The Government’s recent decision to delay the abolition of Section 21 no-fault evictions was, at least in part, due to the current problems with the courts.
There are proposals for a new digitised system, but few in the lettings industry expect improvements to be delivered anytime soon. Legitimate possession claims are taking an age to trundle through the clogged system, while troublesome tenants exploit the situation and heap more misery on landlords.
The Ministry of Justice says that the average time for repossession cases is 29 weeks. This exceeds legal guidelines, but the problem is not confined to delays in securing court hearings. Recent issues in the court-appointed bailiff system have exacerbated the problem. Sim Sekhon, Group MD of Legal for Landlords, believes that few outside the industry are aware of the scale of the problem and the challenges landlords face.
The company’s Eviction Services team is currently processing around 220 cases every month. When we asked how landlords felt about waiting 29 weeks for a resolution, we heard a rather hollow laugh. It appears that the average time masks a huge variation. Sekhon told us, “Some courts are simply failing those with legitimate claims. Nobody should be expected to endure the distress and financial losses these delays are causing.
We asked for examples. Sekhon obliged, saying, “We learned about a case heard at Manchester County Court, involving a landlord currently resident in Singapore whose property is managed by a respected Manchester-based agent. The landlord has purchased flights to come over to the UK for the bailiff appointments on two occasions. Following rent arrears, a Section 8 Notice was issued 12 months ago.
“A possession order was granted, and a bailiff was appointed to attend in late March. The tenant bolted the doors and the 2bailiffs decided police presence was required. Another date was set for May.
The tenant applied for Breathing Space the day before the bailiffs were due. When this expired, the landlord applied for another bailiff appointment. It was set for September then cancelled because of the strike. The bailiffs were next due in October. The tenant applied to have the warrant suspended.
“The application was dismissed but it had prevented the bailiff’s action. Yet another bailiff appointment was made, this time for earlier this month. The tenant made another application to suspend the warrant, but they neither paid the court fee nor attended the hearing.
“The judge told the bailiff to go ahead. When they arrived at the property, the tenant advised they were in Breathing Space again. This current situation expires in mid-December.
“In a second case at Doncaster County Court, the eviction took 18 months, 2 weeks and 5 days. The original Section 8 notice was served in March 2022. The hearing date was set for August and then adjourned when the tenant claimed disrepair.
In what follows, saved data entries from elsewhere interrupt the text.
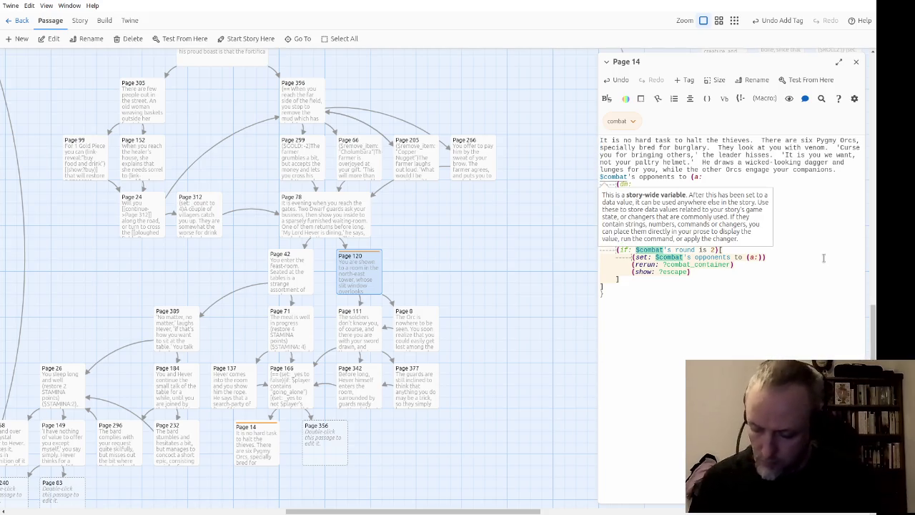
{"action": "key", "text": "Down"}
{"action": "key", "text": "Down"}
{"action": "key", "text": "Down"}
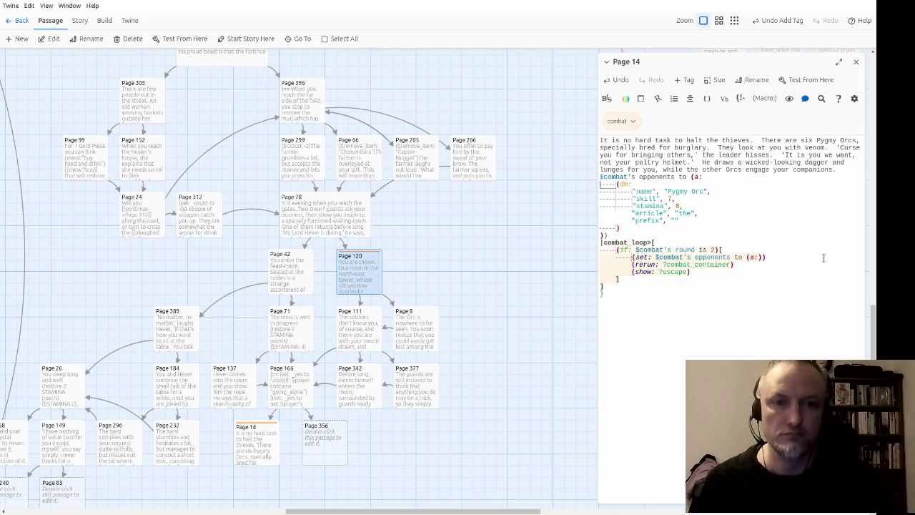
{"action": "key", "text": "Up"}
{"action": "key", "text": "Up"}
{"action": "key", "text": "Up"}
{"action": "key", "text": "Down"}
{"action": "key", "text": "Right"}
{"action": "key", "text": "Right"}
{"action": "key", "text": "Right"}
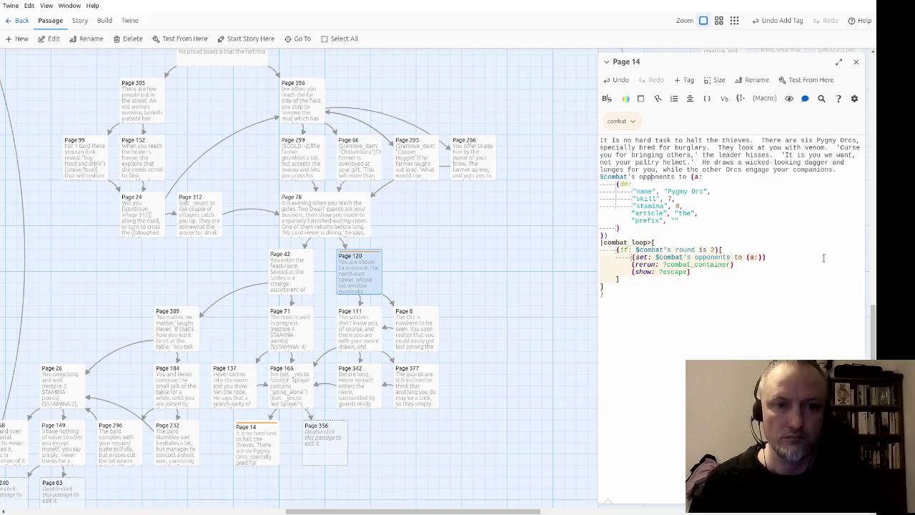
{"action": "key", "text": "Down"}
{"action": "key", "text": "Down"}
{"action": "key", "text": "Down"}
{"action": "key", "text": "Down"}
{"action": "key", "text": "Down"}
{"action": "key", "text": "Right"}
{"action": "key", "text": "Right"}
{"action": "key", "text": "Right"}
They did not file any defence and a second hearing date was set for the end of October. Again, no defence was filed. The third hearing took place in
“February 2023 and possession was awarded. The process of appointing bailiffs commenced, and they were due to attend in early May, but the first tenant went into Breathing Space. A second appointment had to be cancelled as the second tenant went into Breathing Space. The third bailiff appointment in September 2023 finally secured the eviction.
“A third case involving Willesden County Court is expected to conclude in January 2024, taking a total of ten months – just to secure bailiff action. In this case, paperwork within the court was repeatedly misplaced.
“They couldn’t find a risk assessment. They lost the copy of the application for a bailiff on two occasions. Then they failed to pass the application to the bailiffs for four months. After that, they passed the file to Stratford Housing Centre – but couldn’t explain why. Following a complaint to the court, a bailiff appointment has finally been confirmed.
“Stratford Housing Centre is involved in a second case where a Section 8 notice was served in May 2022. It took five months for a hearing date to be set. Following a series of adjournments – at least one the result of the tenant’s stalling tactics – possession was awarded in October 2023. Now the wait for a confirmed bailiff appointment is underway. Already this case has taken over 18 months.
“The final example Sekhon described doesn’t have these extreme delays but does show a worrying reluctance of Romford County Court to support legitimate landlord claims. In this instance, the agent served notices in early June and a possession hearing was set for the end of the month.
“It was granted and applications were made to appoint a bailiff – a process delayed by errors in the possession order. Meanwhile, on two occasions, the tenant has applied to have the bailiff appointment suspended. The first time, the application was dismissed. The second, the tenant paid the arrears, and the judge promptly decided the bailiff appointment was no longer required and cancelled it. The landlord still does not have possession of his property.”
Sekhon added, “These may be some of the more extreme examples from our case book, but they illustrate fairly typical problems. The courts should protect the rights of all and respect valid claims, but in our experience, they are failing in their duty when it comes to landlords.”
“Digitisation has the potential to alleviate the pressure but it’s perhaps worth noting that The Law Society has surveyed its members and concluded that “The government’s digitisation of the courts is adding to the delays plaguing the civil court system and undermining people’s access to justice when they need it most.”